=== Text section ===
---
Thanks for the bug report.

Please try again using the one-character fix to "regexp.c" shown at check-in c94595a6e15490b4 and let us know if that fixes your problem.

(3) By turtlewilly on 2022-07-03 14:49:06 in reply to 2 [link] [source]

Thank you very much for your reply. Yes, that change seems to fix the issue #1 nicely from what I can tell so far.

(4) By Richard Hipp (drh) on 2022-07-03 15:04:47 in reply to 3 [link] [source]

I didn't even notice issue #2. Why don't you start a separate forum thread for that.

That's a good policy, in general, for this forum and for any other. One topic per thread.

(5) By turtlewilly on 2022-07-03 16:45:21 in reply to 4 [link] [source]

Sorry about that. For us this started out as a singular issue, it actually just got separated a bit during formatting of the initial post. I was rather unsure if the issues are related or not, as e.g. adding ^ (the opposite function of $) could change the results too. When I tested $ with Japanese strings in that context it just started error'ing out completely. Related? Unrelated? One issue, or two? I have no idea about the inner workings of sqlite, before investigating this I never even used sqlite, in fact.

Now I'm also a bit unsure, if your question was just rhetorical or do you actually want me to open a new thread and copy the information over?

But back to issue #1 actually. Since you explicitly mentioned 3 byte characters it actually got me thinking in the meantime about 4 byte characters. UTF8 can go up to 6, I think? But usage typically sticks with max. 4 these days, I read earlier. This probably has little practical impact in our case, even I think some CJK characters are in that 4 byte range. But, f.ex. emojis are rather common these days and results are clearly still a bit off:

sqlite> INSERT INTO TESTTABLE VALUES(7,'😎😂😁');
sqlite> SELECT * FROM TESTTABLE WHERE regexp('😎', TESTSTRING);
<no results>
sqlite> SELECT * FROM TESTTABLE WHERE regexp('.*😎', TESTSTRING);
7|😎😂😁
sqlite> SELECT * FROM TESTTABLE WHERE regexp('^.*😎', TESTSTRING);
<no results>
sqlite> SELECT * FROM TESTTABLE WHERE regexp('^😎', TESTSTRING);
<no results>

This is with your earlier fix applied.

Thanks again for looking into the issues! Greatly appreciated.

(6) By Stephan Beal (stephan) on 2022-07-03 17:28:27 in reply to 5 [link] [source]

Now I'm also a bit unsure, if your question was just rhetorical or do you actually want me to open a new thread and copy the information over?
---
=== Task item A ===
Answer these questions about the forum thread:
(i) Which file does the one-character fix change?
(ii) On what date and at what time was the post numbered (3) made?
(iii) What does Richard Hipp call a good policy for this forum and any other?
=== Task item B ===
Copy from the forum thread the part that opens with the words containing "Sorry about that." and closes with "sqlite, in fact.".
The lines after this point were taken from a different source.

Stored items
---
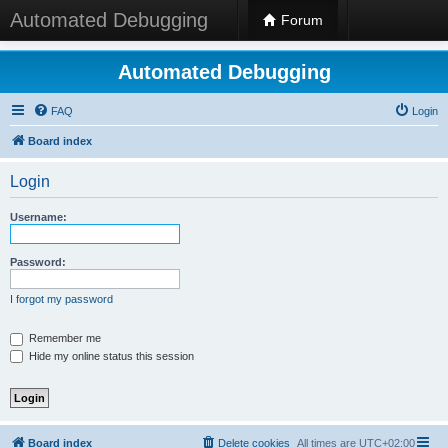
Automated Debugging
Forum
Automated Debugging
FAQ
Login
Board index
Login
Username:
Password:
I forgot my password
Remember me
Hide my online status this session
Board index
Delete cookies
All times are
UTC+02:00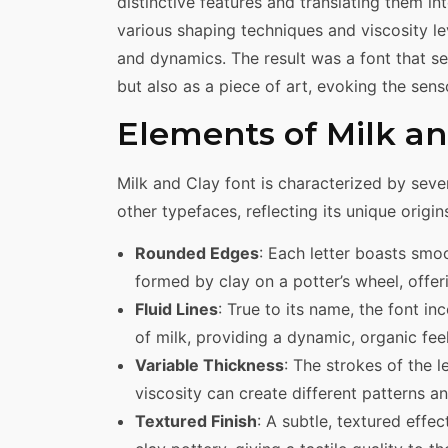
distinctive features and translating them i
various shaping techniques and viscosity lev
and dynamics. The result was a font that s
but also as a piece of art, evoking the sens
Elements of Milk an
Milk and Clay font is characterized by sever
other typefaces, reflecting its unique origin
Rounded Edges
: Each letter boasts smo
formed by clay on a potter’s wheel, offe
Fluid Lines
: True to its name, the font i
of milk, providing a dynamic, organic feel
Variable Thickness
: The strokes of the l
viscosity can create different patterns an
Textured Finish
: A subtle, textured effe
---
=== Response box A ===
(i) "regexp.c"
(ii) 2022-07-03 at 14:49:06
(iii) One topic per thread

=== Response box B ===
Sorry about that. For us this started out as a singular issue, it actually just got separated a bit during formatting of the initial post. I was rather unsure if the issues are related or not, as e.g. adding ^ (the opposite function of $) could change the results too. When I tested $ with Japanese strings in that context it just started error'ing out completely. Related? Unrelated? One issue, or two? I have no idea about the inner workings of sqlite, before investigating this I never even used sqlite, in fact.